L’examen des chiffres du scrutin montre que l’on est loin du raz de marée Ennahda constaté hâtivement par la presse. Certes ce parti arrive en tête des suffrages exprimés mais les autres courants séculiers alliés font jeu égal. Avec 5 sièges, les « passéistes » représentés par l’ancien ministre de la défense de Ben Ali fait à peine mieux que l’antique parti communiste. Enfin, un bon tiers de la population en âge de voter ne s’est pas déplacé. Cette dernière mesure est inquiétante car elle révèle la proportion d’insoumis à la révolution et surtout d’inconvertis à la démocratie.
Sans doute une partie de ceux là ont-ils perdu espoir. Leur attente urgente n’est pas celle des urnes mais de l’assiette.
Au Sud surtout, la pauvreté grignote chaque jour davantage le plaisir de vivre dans le plus doux pays du monde.
Les vainqueurs des élections savent que demain il faudra décréter la solidarité : un revenu minimum, la gratuité des soins, satisfaire les revendications, assainir la police, libérer la justice, rassurer les patrons…La chantier est immense. La création d’un espace économique commun avec la Tripolitaine n’est pas une chimère !

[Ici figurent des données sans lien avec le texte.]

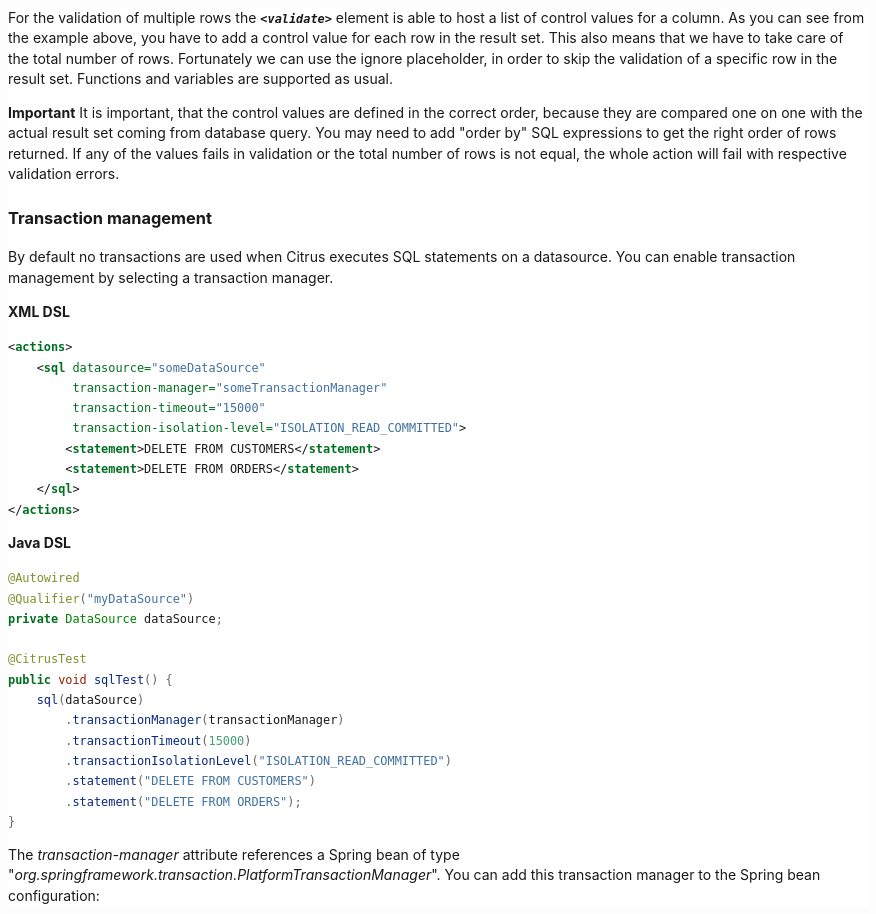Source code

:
```xml
```

For the validation of multiple rows the ***`<validate>`*** element is able to host a list of control values for a column. As you can see from the example above, you have to add a control value for each row in the result set. This also means that we have to take care of the total number of rows. Fortunately we can use the ignore placeholder, in order to skip the validation of a specific row in the result set. Functions and variables are supported as usual.

**Important**
It is important, that the control values are defined in the correct order, because they are compared one on one with the actual result set coming from database query. You may need to add "order by" SQL expressions to get the right order of rows returned. If any of the values fails in validation or the total number of rows is not equal, the whole action will fail with respective validation errors.

### Transaction management

By default no transactions are used when Citrus executes SQL statements on a datasource. You can enable transaction management by selecting a transaction manager.

**XML DSL** 

```xml
<actions>
    <sql datasource="someDataSource" 
         transaction-manager="someTransactionManager" 
         transaction-timeout="15000" 
         transaction-isolation-level="ISOLATION_READ_COMMITTED">
        <statement>DELETE FROM CUSTOMERS</statement>
        <statement>DELETE FROM ORDERS</statement>
    </sql>
</actions>
```

**Java DSL** 

```java
@Autowired
@Qualifier("myDataSource")
private DataSource dataSource;

@CitrusTest
public void sqlTest() {
    sql(dataSource)
        .transactionManager(transactionManager)
        .transactionTimeout(15000)
        .transactionIsolationLevel("ISOLATION_READ_COMMITTED")
        .statement("DELETE FROM CUSTOMERS")
        .statement("DELETE FROM ORDERS");
}
```

The *transaction-manager* attribute references a Spring bean of type "*org.springframework.transaction.PlatformTransactionManager*". You can add this transaction manager to the Spring bean configuration:
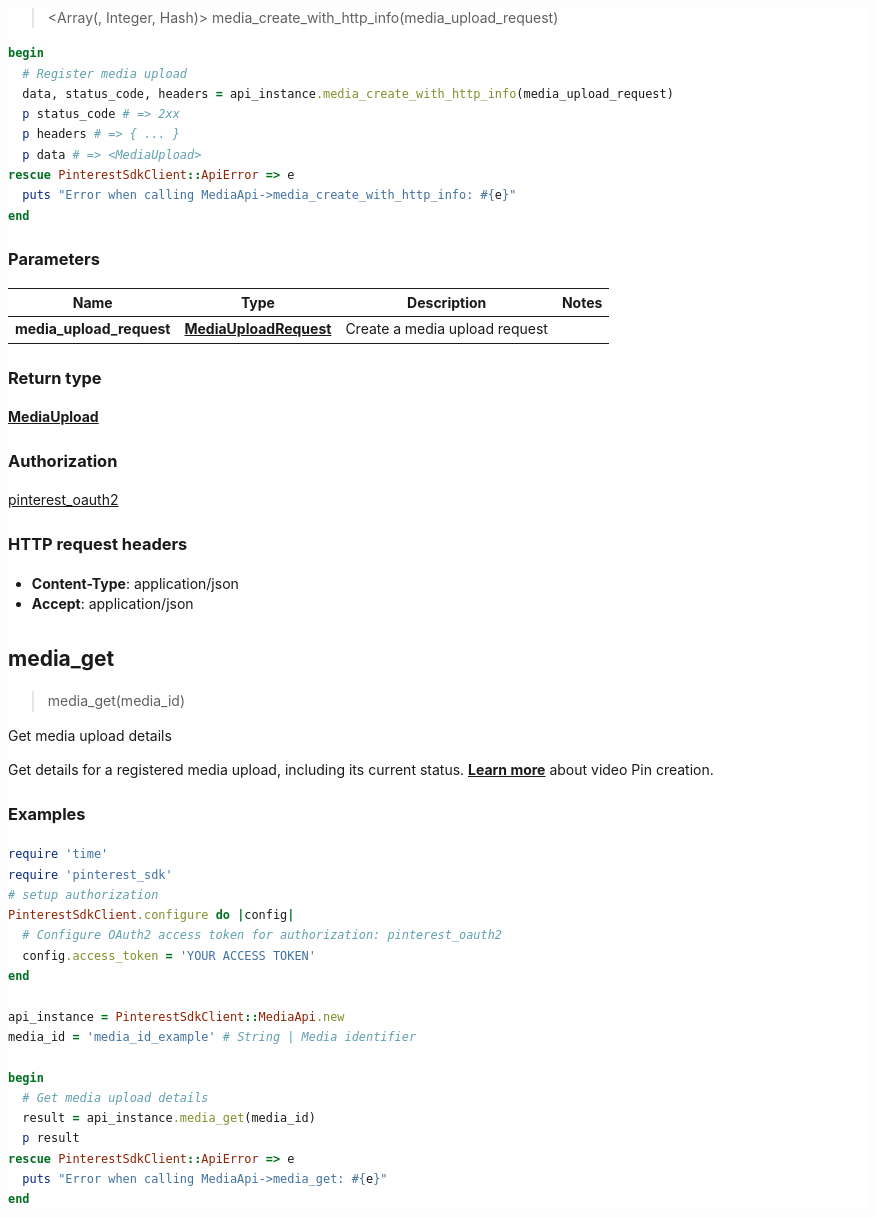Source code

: > <Array(<MediaUpload>, Integer, Hash)> media_create_with_http_info(media_upload_request)

```ruby
begin
  # Register media upload
  data, status_code, headers = api_instance.media_create_with_http_info(media_upload_request)
  p status_code # => 2xx
  p headers # => { ... }
  p data # => <MediaUpload>
rescue PinterestSdkClient::ApiError => e
  puts "Error when calling MediaApi->media_create_with_http_info: #{e}"
end
```

### Parameters

| Name | Type | Description | Notes |
| ---- | ---- | ----------- | ----- |
| **media_upload_request** | [**MediaUploadRequest**](MediaUploadRequest.md) | Create a media upload request |  |

### Return type

[**MediaUpload**](MediaUpload.md)

### Authorization

[pinterest_oauth2](../README.md#pinterest_oauth2)

### HTTP request headers

- **Content-Type**: application/json
- **Accept**: application/json


## media_get

> <MediaUploadDetails> media_get(media_id)

Get media upload details

Get details for a registered media upload, including its current status.  <strong><a href='/docs/content/content-creation/#Creating%20video%20Pins'>Learn more</a></strong> about video Pin creation.

### Examples

```ruby
require 'time'
require 'pinterest_sdk'
# setup authorization
PinterestSdkClient.configure do |config|
  # Configure OAuth2 access token for authorization: pinterest_oauth2
  config.access_token = 'YOUR ACCESS TOKEN'
end

api_instance = PinterestSdkClient::MediaApi.new
media_id = 'media_id_example' # String | Media identifier

begin
  # Get media upload details
  result = api_instance.media_get(media_id)
  p result
rescue PinterestSdkClient::ApiError => e
  puts "Error when calling MediaApi->media_get: #{e}"
end
```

La Tunisie a changé. La France ne s’en est pas aperçue. Ses hommes politiques persistent à se complaire dans une attitude de « vigilance » alors qu’ils avaient une confiance totale dans le satrape et sa clique. Depuis les élections, aucun homme politique français n’a été aperçu à Tunis. Il est vrai que la saison ne s’y prête guère et que les messagers parisiens habitués du Spoon de Carthage et de La Résidence de Raouad ne sont pas du même monde que les futurs ministres tunisiens dont il est à parier que peu d’entre eux seront des anciens de Saint-Cyr, de Saint-Pères ou de Saint-Guillaume.
Le prochain gouvernement de la kasbah sera un cercle de "carcinocrates" totalisant des années de prison. Les sécularistes et les islamistes étaient frères de geôles. Ils ont partagé le couffin hebdomadaire.
Libérés, ils ont aussi subi la ségrégation de l’ambassade de France ; en exil, ils ont bénéficié de la coopération « exemplaire » entre la rue Nélaton et l’Avenue Bourguiba.
Alors, une déclaration chaleureuse à l’exemple de celles –diplomatiques ou sincères - de Washington, Madrid ou Bruxelles eut été bienséante en cette circonstance rare, propice à l’oubli d’un passé qui fâche. Las, la classe politique n’a eu que des paroles de défiance.
La « mère des arts des armes et des lois » est fâchée avec la Tunisie et la Grèce qui osent dévoyer la démocratie « à la Française », elle parait appeler de ses vœux le retour des colonels et du général.